Charles Pigden (Otago) writes:
Re your post from Meghan Sullivan. Graduate students contemplating a thesis only PhD in either Britain, Continental Europe or Australasia should presumably be asking a slightly different set of questions.
1) You are likely to be heavily dependent on your supervisors. Presumably you are interested in them because of their eminence the field. But are they ALSO conscientious and helpful people who can be relied on to be good mentors? A brilliant research philosopher can be a bad mentor and a less-than-stellar philosopher may shine as a supervisor.
2) Does the department have the depth of talent to support you if you decide to switch topics or if your star supervisor dies, retires or decides to leave?
3) Are there enough graduate students to constitute a viable community of enquiry and the right kind of atmosphere so that you can educate each other by mutual brain-picking?
4) Is the department a sociable place so that you can educate yourself by picking the brains of the faculty? (LaTrobe in the eighties, where I did my PhD, was really excellent in this respect. I did not realize at the time how lucky I was.)
5) Does the department have a strong seminar program with a reasonable number of visiting philosophers either from other cities or from foreign parts?
6) Is the social set up such that it it easy to meet and talk to visiting philosophers? (Again La Trobe in the eighties was outstanding in this respect as was the ANU where I worked for a while as a research assistant. People I got to know quite well included David Lewis, Bill Lycan, Frank Jackson, Michael Devitt and David Armstrong.
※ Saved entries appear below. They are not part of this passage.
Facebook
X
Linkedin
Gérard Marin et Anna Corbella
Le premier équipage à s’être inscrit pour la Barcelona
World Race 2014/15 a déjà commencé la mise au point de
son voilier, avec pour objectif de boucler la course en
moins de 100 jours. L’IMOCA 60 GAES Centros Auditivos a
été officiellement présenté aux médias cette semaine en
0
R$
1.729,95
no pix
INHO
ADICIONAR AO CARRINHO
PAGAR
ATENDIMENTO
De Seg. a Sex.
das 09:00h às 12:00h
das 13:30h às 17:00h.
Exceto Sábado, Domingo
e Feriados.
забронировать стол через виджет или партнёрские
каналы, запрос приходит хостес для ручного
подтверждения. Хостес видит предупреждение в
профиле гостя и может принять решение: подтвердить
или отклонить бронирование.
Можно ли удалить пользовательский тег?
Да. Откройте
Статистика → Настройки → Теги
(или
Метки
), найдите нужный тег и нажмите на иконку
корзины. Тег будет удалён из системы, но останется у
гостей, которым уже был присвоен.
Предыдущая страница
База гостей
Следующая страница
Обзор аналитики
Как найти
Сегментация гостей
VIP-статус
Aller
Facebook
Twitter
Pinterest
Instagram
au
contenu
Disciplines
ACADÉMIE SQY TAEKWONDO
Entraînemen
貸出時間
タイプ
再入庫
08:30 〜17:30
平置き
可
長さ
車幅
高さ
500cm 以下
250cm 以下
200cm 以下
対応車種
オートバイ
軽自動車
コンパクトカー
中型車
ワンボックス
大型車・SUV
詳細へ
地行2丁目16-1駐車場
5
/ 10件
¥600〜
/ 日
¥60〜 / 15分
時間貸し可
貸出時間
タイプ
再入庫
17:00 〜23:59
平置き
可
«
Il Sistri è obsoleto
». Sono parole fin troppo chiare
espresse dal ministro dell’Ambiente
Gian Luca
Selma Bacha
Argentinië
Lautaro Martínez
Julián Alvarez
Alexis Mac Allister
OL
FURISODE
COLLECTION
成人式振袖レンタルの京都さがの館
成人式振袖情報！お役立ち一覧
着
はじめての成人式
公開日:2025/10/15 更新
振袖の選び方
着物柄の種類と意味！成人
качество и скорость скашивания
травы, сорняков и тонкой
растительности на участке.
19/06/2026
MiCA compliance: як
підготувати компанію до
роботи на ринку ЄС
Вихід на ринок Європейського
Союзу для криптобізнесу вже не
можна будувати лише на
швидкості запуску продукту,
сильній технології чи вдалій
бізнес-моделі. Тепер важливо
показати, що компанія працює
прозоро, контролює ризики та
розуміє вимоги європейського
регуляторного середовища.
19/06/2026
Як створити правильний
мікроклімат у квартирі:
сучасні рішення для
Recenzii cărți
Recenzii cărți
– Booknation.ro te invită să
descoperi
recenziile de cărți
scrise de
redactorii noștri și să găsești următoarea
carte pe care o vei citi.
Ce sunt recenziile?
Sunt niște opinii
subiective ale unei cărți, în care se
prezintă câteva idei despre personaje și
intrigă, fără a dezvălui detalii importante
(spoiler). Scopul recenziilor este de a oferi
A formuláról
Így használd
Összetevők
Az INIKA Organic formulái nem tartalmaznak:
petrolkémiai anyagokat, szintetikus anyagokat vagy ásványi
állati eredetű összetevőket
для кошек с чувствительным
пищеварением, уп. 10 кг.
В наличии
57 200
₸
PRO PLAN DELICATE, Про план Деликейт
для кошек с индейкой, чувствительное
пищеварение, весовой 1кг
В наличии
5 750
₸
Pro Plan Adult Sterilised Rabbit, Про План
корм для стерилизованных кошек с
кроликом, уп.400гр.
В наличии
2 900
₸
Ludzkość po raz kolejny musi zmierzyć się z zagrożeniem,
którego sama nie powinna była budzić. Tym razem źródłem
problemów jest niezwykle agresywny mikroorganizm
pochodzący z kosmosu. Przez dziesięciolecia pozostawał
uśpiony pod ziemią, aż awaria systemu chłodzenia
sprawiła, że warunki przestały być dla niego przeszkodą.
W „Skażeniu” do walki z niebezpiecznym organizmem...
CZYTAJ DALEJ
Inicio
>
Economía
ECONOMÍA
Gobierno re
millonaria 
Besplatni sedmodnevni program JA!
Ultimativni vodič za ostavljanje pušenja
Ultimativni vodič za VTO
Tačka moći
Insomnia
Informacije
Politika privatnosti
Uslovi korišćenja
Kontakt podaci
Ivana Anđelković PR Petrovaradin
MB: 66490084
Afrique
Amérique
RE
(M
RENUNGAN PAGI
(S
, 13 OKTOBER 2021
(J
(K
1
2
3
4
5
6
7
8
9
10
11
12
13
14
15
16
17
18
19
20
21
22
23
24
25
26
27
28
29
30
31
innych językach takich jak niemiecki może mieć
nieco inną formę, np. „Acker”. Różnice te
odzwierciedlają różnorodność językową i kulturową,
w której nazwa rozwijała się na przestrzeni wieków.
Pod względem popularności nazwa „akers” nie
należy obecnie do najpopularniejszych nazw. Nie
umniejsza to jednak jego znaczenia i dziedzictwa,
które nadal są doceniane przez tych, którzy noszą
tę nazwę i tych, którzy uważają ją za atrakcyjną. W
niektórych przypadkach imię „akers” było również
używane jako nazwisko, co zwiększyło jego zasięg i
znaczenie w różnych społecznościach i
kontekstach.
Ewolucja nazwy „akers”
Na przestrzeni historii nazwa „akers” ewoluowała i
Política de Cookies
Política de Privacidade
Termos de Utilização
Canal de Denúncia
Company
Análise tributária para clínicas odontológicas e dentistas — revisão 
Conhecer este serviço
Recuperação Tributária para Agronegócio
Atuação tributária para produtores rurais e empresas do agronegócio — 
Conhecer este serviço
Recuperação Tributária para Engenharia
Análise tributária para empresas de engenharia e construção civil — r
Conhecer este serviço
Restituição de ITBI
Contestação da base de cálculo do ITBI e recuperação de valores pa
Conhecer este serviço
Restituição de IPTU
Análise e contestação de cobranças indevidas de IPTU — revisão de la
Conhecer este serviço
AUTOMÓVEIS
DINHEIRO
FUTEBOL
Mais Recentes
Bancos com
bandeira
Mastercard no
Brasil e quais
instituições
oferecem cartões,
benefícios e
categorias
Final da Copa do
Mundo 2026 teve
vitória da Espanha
By the time I got my first proper job I was on terms of easy familiarity with most of the big names in Australasian philosophy as well a number of prominent Americans. It is in my native land, the UK, that I am relatively unknown. )
7) Are there good opportunities and preferably funding for conference travel? And are the conferences they can fund good ones to go to? (This last is, I suspect, quite important. Many department are not made of money and they can't afford to fund you to go just anywhere. I was lucky in that I regularly got to go to the AAP conferences which are, by most accounts, a lot more friendly and indeed useful that some of the APA conferences. I could BOTH strut my stuff and learn a lot from interesting papers often in areas other than my own. Are the conferences you can go to likely to be like that? )
8) Many of Meghan's questions about placement apply just as much to research-only programs as they do to course-based doctorates. (Though this was not such a big deal when I was young.)
9) Ditto her questions about the kind of town or city that you can expect to be living in.
That's all, but I thought a slightly different perspective might be helpful.